Slavery, colonization,
genocide and civil war have marked the history of Africa. In Hubert Sauper's
powerful documentary Darwin's Nightmare, we witness the latest humiliation
-- globalization, euphemistically called the New World Order. Darwin's
Nightmare is about fish, specifically the Nile Perch in Tanzania's
Lake Victoria, but the theme is the exploitation of the natural resources
of one country for the benefit of others. In this case, 500 tons of white
fillets are caught each day, then exported to Europe to feed two million
people each day while the villagers who cannot afford the perch are forced
to live on the heads and carcasses that the factories have discarded. While
the film is about fish, Sauper explains that he "could make the same kind
of movie in Sierra Leone, only the fish would be diamonds, in Honduras,
bananas, and in Libya, Nigeria or Angola, crude oil".
Because of over fishing,
the Nile Perch was artificially introduced into Lake Victoria in the late
1950s but it was an experiment gone wrong. The Nile Perch became the lake's
predator, destroying the existing species of fish, even devouring its young,
and devastating the natural ecology of the lake. With the collapse of a
stable economy, local fisherman and farmers became dependent on the export
business and the result was famine, poverty, HIV, prostitution, and drug
addiction. The director says, "It is so incredible that wherever prime
raw material is discovered, systematically the locals die in misery, their
sons become soldiers and their daughters are turned into servants and whores".
The film does not rely
on narration to tell its story. It is told by the Russian pilots who bring
in munitions to feed wars in Angola and the Congo, then return to Europe
with tons of fillets destined for European markets.
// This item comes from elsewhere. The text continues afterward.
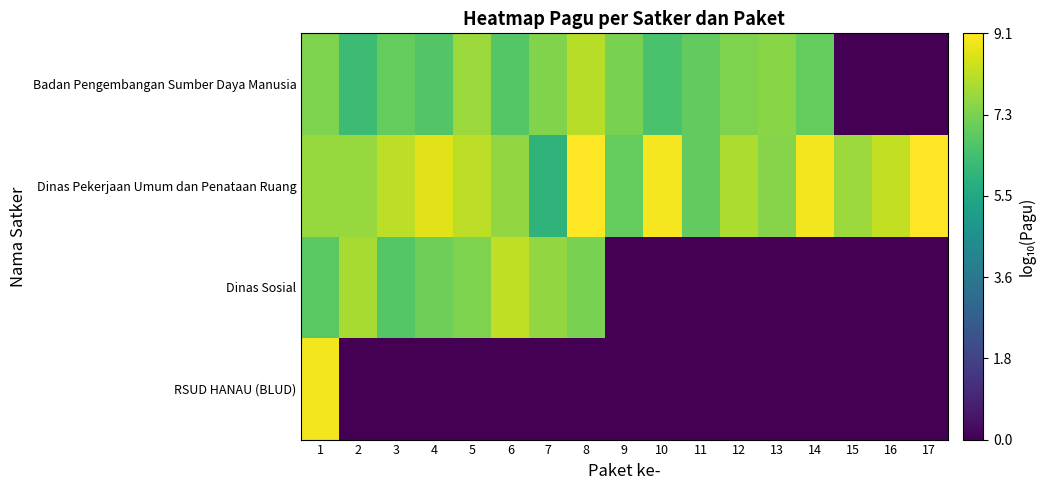

At which category is the sum across all series the highest?

1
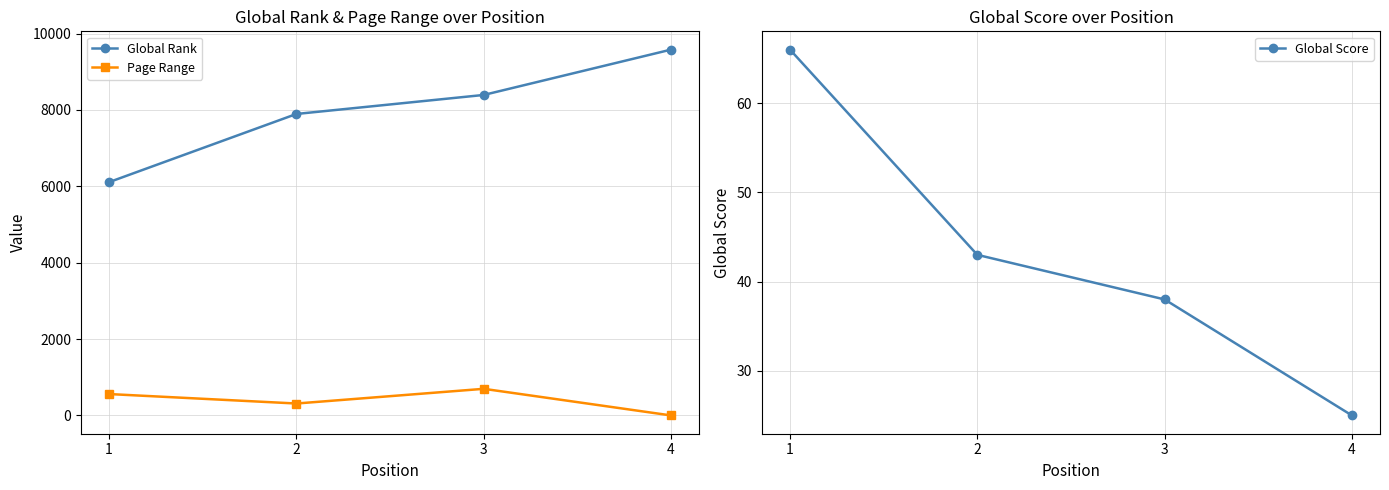

Read the Global Rank value at 2, to the nearest 10.

7900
The story is told by
a prostitute who sings lovingly of Tanzania and dreams of an education,
by a guard at a processing plant who earns $1 a day and hopes for his son
to become a pilot. Armed only with a bow and poison-tipped arrows, he welcomes
the thought of a war. We also hear from a Christian minister who buries
local residents who died of AIDS but still refuses to recommend condoms
because it is a "sin". All seem powerless in a system that worships the
wrong values. One Russian pilot, hoping that one day all the world's children
will be happy says: "Children in Angola receive weapons on Christmas Day,
European children receive grapes. That's business but I wish all children
could receive grapes".
While some claim that
the fish-packing operation raises the standard of living, the evidence
is otherwise. Some may benefit but the workers earn starvation wages and
the country is reported to be in the midst of a famine. Darwin's Nightmare
takes a strong stand but does not preach even though its images are often
painfully direct. One of the most memorable scenes is of an African woman
standing in the sun among the rotting fish carcasses and maggots claiming
that her life is better than others, even though one eye has been clearly
destroyed by ammoniac gases. This isn't Darwin's nightmare, it's our own.